Cuando desperté, seguíamos avanzando, ahora por zona urbana. Al parecer estábamos en Cochabamba, sin embargo no se avizoraba una terminal. Cada tanto, el colectivero frenaba para que bajara algún pasajero. Nuestro avance fue cediendo al embotellamiento en el cual estábamos enredados. Mientras tanto, el calor, junto al hambre y la pestilencia, se hacía tortuoso. Afuera comenzaron a aparecer unos edificios peculiares, eran casas de varios pisos, ornamentadas de manera extraña, las cuales parecían implicar un gran costo de construcción. También se podía ver a los obreros ampliando el pavimento para agregar otro carril a la ruta, así como las primeras columnas de lo que en un futuro sería una autopista. Evidentemente, tanto la construcción como la obra pública estaban muy activos: eran más de las 18 hs. y los obreros no paraban. Eso hizo que aparezcan unos incipientes cuestionamientos en mi cabeza: ¿es esto el progreso? ¿qué se entiende por progreso normalmente? Más autos, más cemento, más ladrillos, más edificios, más consumo. Al parecer, en Bolivia también se está entendiendo el progreso del mismo modo que en Argentina. La gente trabajaba mucho, se notaba desde la ventana del colectivo. ¿Hacia qué los llevará ese trabajo?…
Luego de una hora y media atravesando territorios con obras y talleres mecánicos, llegamos verdaderamente a Cochabamba.
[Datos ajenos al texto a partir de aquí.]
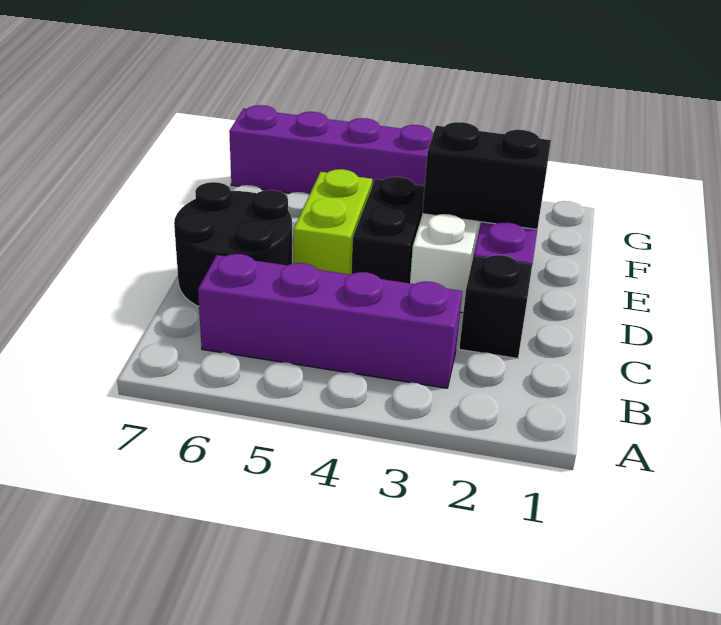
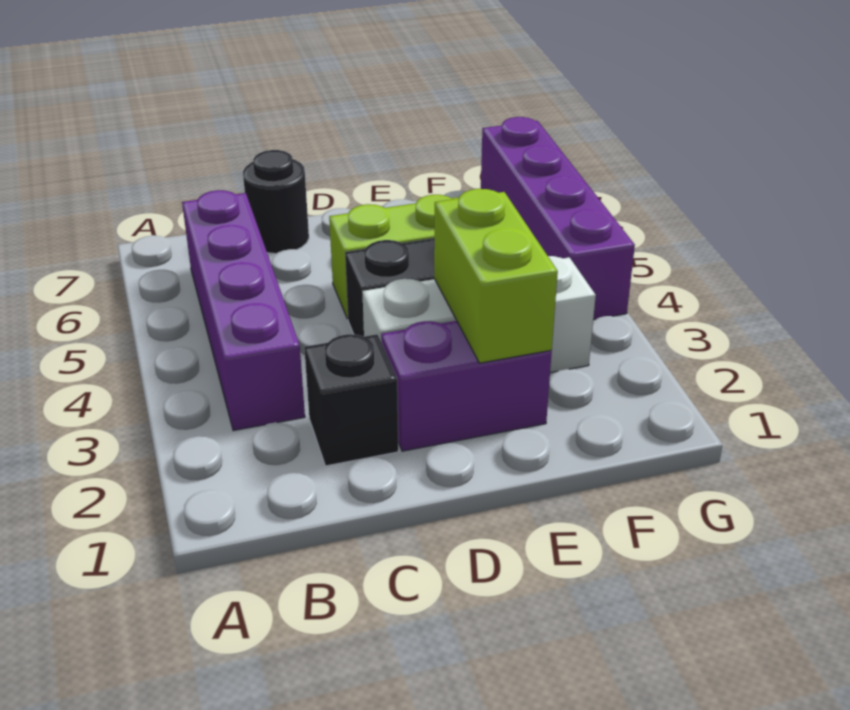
black 2x2 round brick [174,182,292,306] -> black 1x1 round brick [243,150,309,254]
black 1x2 brick [422,122,551,229] -> lime 1x2 brick [434,189,558,363]

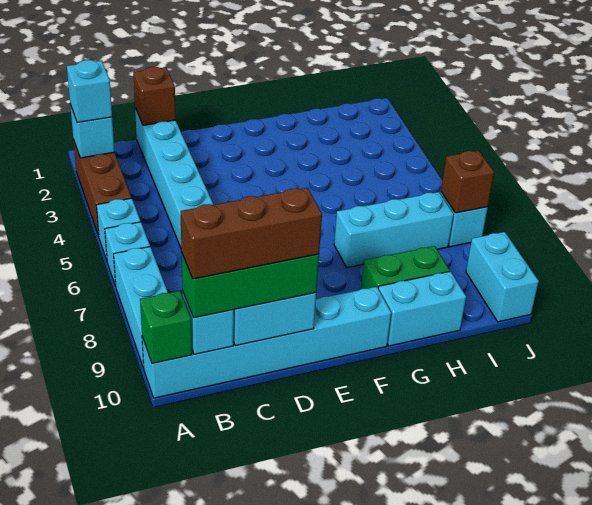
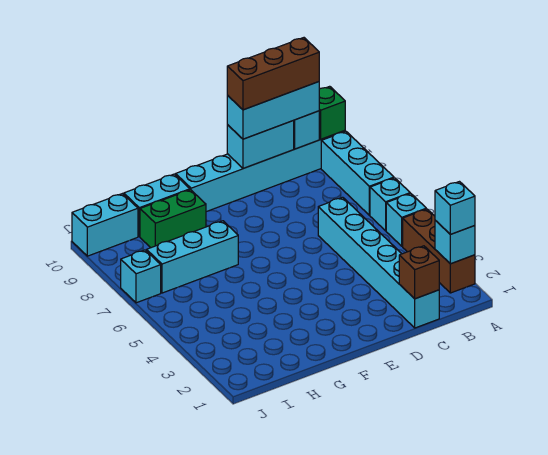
green 1x3 brick [181,252,319,318] -> cyan 1x3 brick [227,82,319,139]
brown 1x1 brick [441,150,494,213] -> none
cyan 1x2 brick [466,232,539,322] -> cyan 1x2 brick turned to [72,194,138,256]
Más de 24hs. tras haber partido de Villazón. La terminal de micros nos recibió con un bullicio infernal. Creo que sería la terminal más caótica en toda la aventura: gritos por doquier ofreciendo destinos, gente yendo y viniendo, otros durmiendo en las sillas, sillones mecánicos de masajes y nosotros haciendo nuestro aporte en todo el caos. Salimos a la calle, ya era de noche y la temperatura agradable. A estas alturas se me complicaba reflexionar o sorprenderme por el novedoso lugar: ¡era la primera ciudad grande de Bolivia que conocía! Pero había que encontrar donde caer muertos sin que nos arrancaran la cabeza, con lo cual no disponíamos de tiempo para perder. Mochilas al hombro y a mezclarnos en la multitud citadina. Puestos de comida que nos hacían babear, gente caminando entre los autos que pasaban, luces, más puestos de comida, cansancio. Así avanzamos hasta la zona céntrica, a pocas cuadras de la terminal.
Efectivamente, una nueva ciudad comenzaba a incrustarse en mi mente para siempre. Al llegar a un lugar novedoso uno guarda, en ese mismo instante, imágenes, olores, momentos que se convierten en recuerdos y referencias de ese espacio urbano. El impacto siempre se hace sentir, sin importar que el cansancio acucie o que la reflexión parezca imposible. En el fondo, el mecanismo sigue funcionando y recaba información de forma vertiginosa: cómo se viste la gente, que fenotipo predomina, cómo se mueven, evaluación de las posibilidades de conflicto, cómo es el tránsito, qué colores imperan, cómo son los edificios, qué olores hay en la calle y mucho más. Cada vez es distinto, en cada lugar que se conoce y por más que se activen los mismos mecanismos inconscientes, levantando los datos de la misma forma en cada ocasión, las imágenes que guardamos son únicas y personales. Se trata de eso que queda en la cabeza: de la mochila camuflada de Nelson paseándose entre transeúntes delante mío, de las luces de los semáforos resplandeciendo entre los coches y los cableríos caóticos, de mis ganas de encontrar donde dormir para poder tirar las cosas y comer algo con la tranquilidad de tener un lugar. Así avanzamos, con las mochilas cargadas de nuestras vidas y de nuestras categorías.